To do
Give back every line of the material below exactly, but no images.

Exercise data
*** Block opens ***

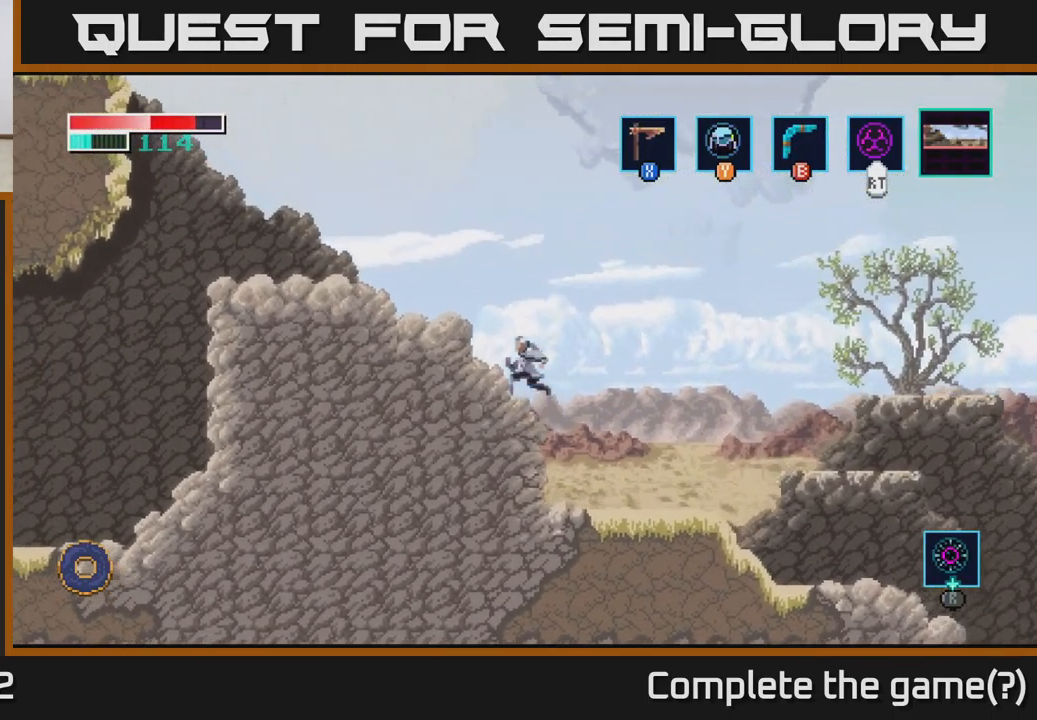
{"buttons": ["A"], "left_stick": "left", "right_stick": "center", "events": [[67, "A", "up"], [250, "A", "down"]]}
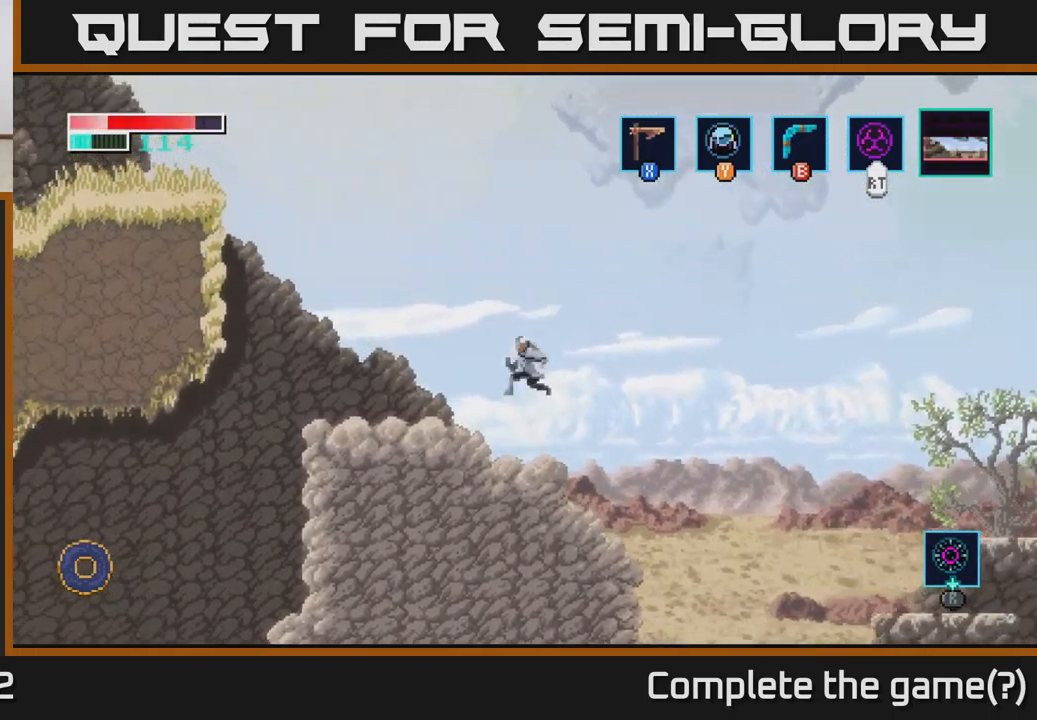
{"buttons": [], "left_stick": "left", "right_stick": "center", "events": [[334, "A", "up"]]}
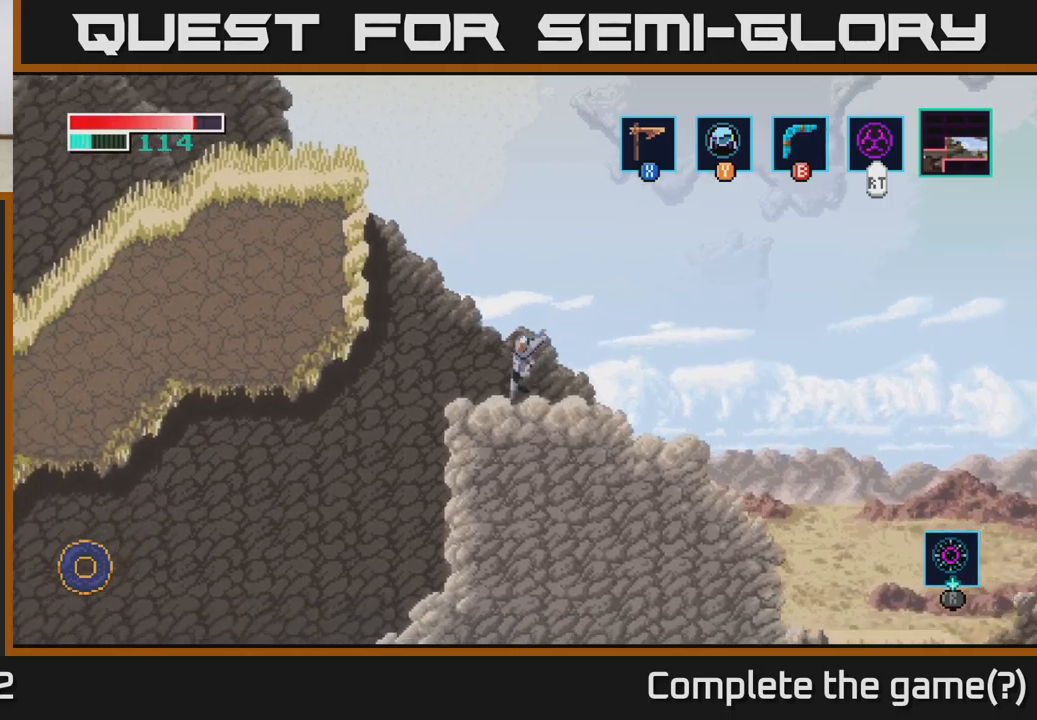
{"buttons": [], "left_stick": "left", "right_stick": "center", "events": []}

*** Block closes ***

Solution to this exercise
{"buttons": ["A"], "left_stick": "left", "right_stick": "center", "events": [[67, "A", "up"], [250, "A", "down"]]}
{"buttons": [], "left_stick": "left", "right_stick": "center", "events": [[334, "A", "up"]]}
{"buttons": [], "left_stick": "left", "right_stick": "center", "events": []}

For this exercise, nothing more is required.